To-do item:
Each entry needs to be given again, character for character.

(Stored entries)

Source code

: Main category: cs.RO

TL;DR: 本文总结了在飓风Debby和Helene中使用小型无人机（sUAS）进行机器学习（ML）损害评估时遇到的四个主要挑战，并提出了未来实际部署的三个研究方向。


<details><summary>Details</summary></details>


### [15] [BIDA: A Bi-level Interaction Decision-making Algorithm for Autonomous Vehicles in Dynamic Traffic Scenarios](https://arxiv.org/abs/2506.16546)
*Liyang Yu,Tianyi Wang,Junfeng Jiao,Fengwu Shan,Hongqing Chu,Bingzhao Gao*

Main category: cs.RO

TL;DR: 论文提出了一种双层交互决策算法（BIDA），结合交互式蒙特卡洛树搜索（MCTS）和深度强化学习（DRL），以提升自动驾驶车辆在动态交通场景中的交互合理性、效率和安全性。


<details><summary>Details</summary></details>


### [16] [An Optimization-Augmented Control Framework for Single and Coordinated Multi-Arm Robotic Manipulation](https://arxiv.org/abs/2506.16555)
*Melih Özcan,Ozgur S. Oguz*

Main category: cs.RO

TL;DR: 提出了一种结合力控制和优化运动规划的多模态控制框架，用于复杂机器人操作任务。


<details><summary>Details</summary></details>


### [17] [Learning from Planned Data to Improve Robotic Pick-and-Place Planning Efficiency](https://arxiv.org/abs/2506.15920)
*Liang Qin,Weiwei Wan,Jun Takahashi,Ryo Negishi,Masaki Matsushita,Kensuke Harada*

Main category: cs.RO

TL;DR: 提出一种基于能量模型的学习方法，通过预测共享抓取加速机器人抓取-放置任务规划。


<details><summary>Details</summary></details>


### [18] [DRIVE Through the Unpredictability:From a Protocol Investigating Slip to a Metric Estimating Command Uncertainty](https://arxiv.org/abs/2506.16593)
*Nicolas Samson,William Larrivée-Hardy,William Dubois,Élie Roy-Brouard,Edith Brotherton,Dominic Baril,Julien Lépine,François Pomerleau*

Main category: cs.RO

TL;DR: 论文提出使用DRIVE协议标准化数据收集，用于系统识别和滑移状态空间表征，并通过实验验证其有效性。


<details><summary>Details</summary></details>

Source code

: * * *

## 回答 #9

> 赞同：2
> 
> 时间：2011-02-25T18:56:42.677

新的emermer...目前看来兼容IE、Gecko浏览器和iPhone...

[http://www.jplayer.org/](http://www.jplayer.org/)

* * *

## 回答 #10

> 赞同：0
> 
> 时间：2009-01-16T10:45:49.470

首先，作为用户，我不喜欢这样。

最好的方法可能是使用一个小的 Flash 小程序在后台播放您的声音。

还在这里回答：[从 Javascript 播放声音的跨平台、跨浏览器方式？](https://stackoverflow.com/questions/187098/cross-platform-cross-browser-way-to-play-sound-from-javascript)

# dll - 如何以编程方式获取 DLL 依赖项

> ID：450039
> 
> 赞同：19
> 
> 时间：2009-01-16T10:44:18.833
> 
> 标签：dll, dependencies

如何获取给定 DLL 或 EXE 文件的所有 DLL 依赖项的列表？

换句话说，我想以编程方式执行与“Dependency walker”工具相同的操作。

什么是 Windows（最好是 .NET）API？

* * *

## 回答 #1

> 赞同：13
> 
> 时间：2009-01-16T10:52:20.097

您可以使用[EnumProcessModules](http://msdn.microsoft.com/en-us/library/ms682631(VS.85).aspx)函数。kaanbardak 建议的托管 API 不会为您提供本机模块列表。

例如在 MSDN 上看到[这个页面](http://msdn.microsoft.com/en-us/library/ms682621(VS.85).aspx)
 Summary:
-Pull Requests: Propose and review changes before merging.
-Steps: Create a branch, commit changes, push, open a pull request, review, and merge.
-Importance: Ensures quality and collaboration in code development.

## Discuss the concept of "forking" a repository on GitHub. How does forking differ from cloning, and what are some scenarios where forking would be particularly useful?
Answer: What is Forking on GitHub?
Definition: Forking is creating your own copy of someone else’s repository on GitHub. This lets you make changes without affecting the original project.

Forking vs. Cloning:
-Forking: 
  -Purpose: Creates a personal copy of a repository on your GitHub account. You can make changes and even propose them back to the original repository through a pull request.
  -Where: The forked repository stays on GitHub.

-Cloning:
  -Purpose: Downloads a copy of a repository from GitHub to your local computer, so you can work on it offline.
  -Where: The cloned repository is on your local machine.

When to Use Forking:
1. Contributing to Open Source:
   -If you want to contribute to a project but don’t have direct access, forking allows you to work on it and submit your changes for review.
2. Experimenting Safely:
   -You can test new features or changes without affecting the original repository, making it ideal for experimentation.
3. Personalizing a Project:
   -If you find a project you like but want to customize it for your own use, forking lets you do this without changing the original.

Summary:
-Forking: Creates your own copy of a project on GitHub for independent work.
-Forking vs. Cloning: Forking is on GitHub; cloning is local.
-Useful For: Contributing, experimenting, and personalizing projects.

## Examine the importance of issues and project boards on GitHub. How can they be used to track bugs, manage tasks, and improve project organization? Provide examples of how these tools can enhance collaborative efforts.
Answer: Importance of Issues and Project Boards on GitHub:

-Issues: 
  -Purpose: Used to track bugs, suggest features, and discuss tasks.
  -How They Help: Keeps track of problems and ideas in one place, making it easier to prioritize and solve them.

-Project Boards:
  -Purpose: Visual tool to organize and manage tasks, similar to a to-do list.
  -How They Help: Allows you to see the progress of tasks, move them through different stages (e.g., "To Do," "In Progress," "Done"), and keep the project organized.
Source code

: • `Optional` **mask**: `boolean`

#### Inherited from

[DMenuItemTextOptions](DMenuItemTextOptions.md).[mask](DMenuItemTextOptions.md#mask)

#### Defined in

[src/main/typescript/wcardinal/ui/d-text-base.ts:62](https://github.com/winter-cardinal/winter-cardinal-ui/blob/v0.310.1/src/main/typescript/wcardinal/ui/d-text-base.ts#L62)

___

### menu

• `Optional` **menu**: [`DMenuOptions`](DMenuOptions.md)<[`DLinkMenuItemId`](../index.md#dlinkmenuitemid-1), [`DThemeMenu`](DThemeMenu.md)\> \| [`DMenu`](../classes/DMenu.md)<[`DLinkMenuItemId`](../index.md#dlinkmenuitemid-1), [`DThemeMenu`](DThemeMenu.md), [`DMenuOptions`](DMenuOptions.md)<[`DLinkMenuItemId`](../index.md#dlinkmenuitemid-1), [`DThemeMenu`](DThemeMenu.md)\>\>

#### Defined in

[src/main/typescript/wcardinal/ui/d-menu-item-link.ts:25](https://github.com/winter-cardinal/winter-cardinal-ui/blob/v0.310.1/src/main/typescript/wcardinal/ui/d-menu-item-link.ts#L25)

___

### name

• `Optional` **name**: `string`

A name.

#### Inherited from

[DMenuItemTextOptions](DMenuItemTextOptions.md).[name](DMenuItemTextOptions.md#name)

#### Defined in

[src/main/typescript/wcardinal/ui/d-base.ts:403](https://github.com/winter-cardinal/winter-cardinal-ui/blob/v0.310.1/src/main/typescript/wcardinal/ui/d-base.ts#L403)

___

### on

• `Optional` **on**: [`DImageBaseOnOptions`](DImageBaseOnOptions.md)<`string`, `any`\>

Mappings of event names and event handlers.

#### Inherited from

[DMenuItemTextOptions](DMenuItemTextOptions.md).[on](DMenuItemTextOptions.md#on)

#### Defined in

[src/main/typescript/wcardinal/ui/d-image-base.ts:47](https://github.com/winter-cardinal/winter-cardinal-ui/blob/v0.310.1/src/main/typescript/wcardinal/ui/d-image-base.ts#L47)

Output for this task:
Source code

: Main category: cs.RO

TL;DR: 本文总结了在飓风Debby和Helene中使用小型无人机（sUAS）进行机器学习（ML）损害评估时遇到的四个主要挑战，并提出了未来实际部署的三个研究方向。


<details><summary>Details</summary></details>


### [15] [BIDA: A Bi-level Interaction Decision-making Algorithm for Autonomous Vehicles in Dynamic Traffic Scenarios](https://arxiv.org/abs/2506.16546)
*Liyang Yu,Tianyi Wang,Junfeng Jiao,Fengwu Shan,Hongqing Chu,Bingzhao Gao*

Main category: cs.RO

TL;DR: 论文提出了一种双层交互决策算法（BIDA），结合交互式蒙特卡洛树搜索（MCTS）和深度强化学习（DRL），以提升自动驾驶车辆在动态交通场景中的交互合理性、效率和安全性。


<details><summary>Details</summary></details>


### [16] [An Optimization-Augmented Control Framework for Single and Coordinated Multi-Arm Robotic Manipulation](https://arxiv.org/abs/2506.16555)
*Melih Özcan,Ozgur S. Oguz*

Main category: cs.RO

TL;DR: 提出了一种结合力控制和优化运动规划的多模态控制框架，用于复杂机器人操作任务。


<details><summary>Details</summary></details>


### [17] [Learning from Planned Data to Improve Robotic Pick-and-Place Planning Efficiency](https://arxiv.org/abs/2506.15920)
*Liang Qin,Weiwei Wan,Jun Takahashi,Ryo Negishi,Masaki Matsushita,Kensuke Harada*

Main category: cs.RO

TL;DR: 提出一种基于能量模型的学习方法，通过预测共享抓取加速机器人抓取-放置任务规划。


<details><summary>Details</summary></details>


### [18] [DRIVE Through the Unpredictability:From a Protocol Investigating Slip to a Metric Estimating Command Uncertainty](https://arxiv.org/abs/2506.16593)
*Nicolas Samson,William Larrivée-Hardy,William Dubois,Élie Roy-Brouard,Edith Brotherton,Dominic Baril,Julien Lépine,François Pomerleau*

Main category: cs.RO

TL;DR: 论文提出使用DRIVE协议标准化数据收集，用于系统识别和滑移状态空间表征，并通过实验验证其有效性。


<details><summary>Details</summary></details>

Source code

: * * *

## 回答 #9

> 赞同：2
> 
> 时间：2011-02-25T18:56:42.677

新的emermer...目前看来兼容IE、Gecko浏览器和iPhone...

[http://www.jplayer.org/](http://www.jplayer.org/)

* * *

## 回答 #10

> 赞同：0
> 
> 时间：2009-01-16T10:45:49.470

首先，作为用户，我不喜欢这样。

最好的方法可能是使用一个小的 Flash 小程序在后台播放您的声音。

还在这里回答：[从 Javascript 播放声音的跨平台、跨浏览器方式？](https://stackoverflow.com/questions/187098/cross-platform-cross-browser-way-to-play-sound-from-javascript)

# dll - 如何以编程方式获取 DLL 依赖项

> ID：450039
> 
> 赞同：19
> 
> 时间：2009-01-16T10:44:18.833
> 
> 标签：dll, dependencies

如何获取给定 DLL 或 EXE 文件的所有 DLL 依赖项的列表？

换句话说，我想以编程方式执行与“Dependency walker”工具相同的操作。

什么是 Windows（最好是 .NET）API？

* * *

## 回答 #1

> 赞同：13
> 
> 时间：2009-01-16T10:52:20.097

您可以使用[EnumProcessModules](http://msdn.microsoft.com/en-us/library/ms682631(VS.85).aspx)函数。kaanbardak 建议的托管 API 不会为您提供本机模块列表。

例如在 MSDN 上看到[这个页面](http://msdn.microsoft.com/en-us/library/ms682621(VS.85).aspx)
 Summary:
-Pull Requests: Propose and review changes before merging.
-Steps: Create a branch, commit changes, push, open a pull request, review, and merge.
-Importance: Ensures quality and collaboration in code development.

## Discuss the concept of "forking" a repository on GitHub. How does forking differ from cloning, and what are some scenarios where forking would be particularly useful?
Answer: What is Forking on GitHub?
Definition: Forking is creating your own copy of someone else’s repository on GitHub. This lets you make changes without affecting the original project.

Forking vs. Cloning:
-Forking: 
  -Purpose: Creates a personal copy of a repository on your GitHub account. You can make changes and even propose them back to the original repository through a pull request.
  -Where: The forked repository stays on GitHub.

-Cloning:
  -Purpose: Downloads a copy of a repository from GitHub to your local computer, so you can work on it offline.
  -Where: The cloned repository is on your local machine.

When to Use Forking:
1. Contributing to Open Source:
   -If you want to contribute to a project but don’t have direct access, forking allows you to work on it and submit your changes for review.
2. Experimenting Safely:
   -You can test new features or changes without affecting the original repository, making it ideal for experimentation.
3. Personalizing a Project:
   -If you find a project you like but want to customize it for your own use, forking lets you do this without changing the original.

Summary:
-Forking: Creates your own copy of a project on GitHub for independent work.
-Forking vs. Cloning: Forking is on GitHub; cloning is local.
-Useful For: Contributing, experimenting, and personalizing projects.

## Examine the importance of issues and project boards on GitHub. How can they be used to track bugs, manage tasks, and improve project organization? Provide examples of how these tools can enhance collaborative efforts.
Answer: Importance of Issues and Project Boards on GitHub:

-Issues: 
  -Purpose: Used to track bugs, suggest features, and discuss tasks.
  -How They Help: Keeps track of problems and ideas in one place, making it easier to prioritize and solve them.

-Project Boards:
  -Purpose: Visual tool to organize and manage tasks, similar to a to-do list.
  -How They Help: Allows you to see the progress of tasks, move them through different stages (e.g., "To Do," "In Progress," "Done"), and keep the project organized.
Source code

: • `Optional` **mask**: `boolean`

#### Inherited from

[DMenuItemTextOptions](DMenuItemTextOptions.md).[mask](DMenuItemTextOptions.md#mask)

#### Defined in

[src/main/typescript/wcardinal/ui/d-text-base.ts:62](https://github.com/winter-cardinal/winter-cardinal-ui/blob/v0.310.1/src/main/typescript/wcardinal/ui/d-text-base.ts#L62)

___

### menu

• `Optional` **menu**: [`DMenuOptions`](DMenuOptions.md)<[`DLinkMenuItemId`](../index.md#dlinkmenuitemid-1), [`DThemeMenu`](DThemeMenu.md)\> \| [`DMenu`](../classes/DMenu.md)<[`DLinkMenuItemId`](../index.md#dlinkmenuitemid-1), [`DThemeMenu`](DThemeMenu.md), [`DMenuOptions`](DMenuOptions.md)<[`DLinkMenuItemId`](../index.md#dlinkmenuitemid-1), [`DThemeMenu`](DThemeMenu.md)\>\>

#### Defined in

[src/main/typescript/wcardinal/ui/d-menu-item-link.ts:25](https://github.com/winter-cardinal/winter-cardinal-ui/blob/v0.310.1/src/main/typescript/wcardinal/ui/d-menu-item-link.ts#L25)

___

### name

• `Optional` **name**: `string`

A name.

#### Inherited from

[DMenuItemTextOptions](DMenuItemTextOptions.md).[name](DMenuItemTextOptions.md#name)

#### Defined in

[src/main/typescript/wcardinal/ui/d-base.ts:403](https://github.com/winter-cardinal/winter-cardinal-ui/blob/v0.310.1/src/main/typescript/wcardinal/ui/d-base.ts#L403)

___

### on

• `Optional` **on**: [`DImageBaseOnOptions`](DImageBaseOnOptions.md)<`string`, `any`\>

Mappings of event names and event handlers.

#### Inherited from

[DMenuItemTextOptions](DMenuItemTextOptions.md).[on](DMenuItemTextOptions.md#on)

#### Defined in

[src/main/typescript/wcardinal/ui/d-image-base.ts:47](https://github.com/winter-cardinal/winter-cardinal-ui/blob/v0.310.1/src/main/typescript/wcardinal/ui/d-image-base.ts#L47)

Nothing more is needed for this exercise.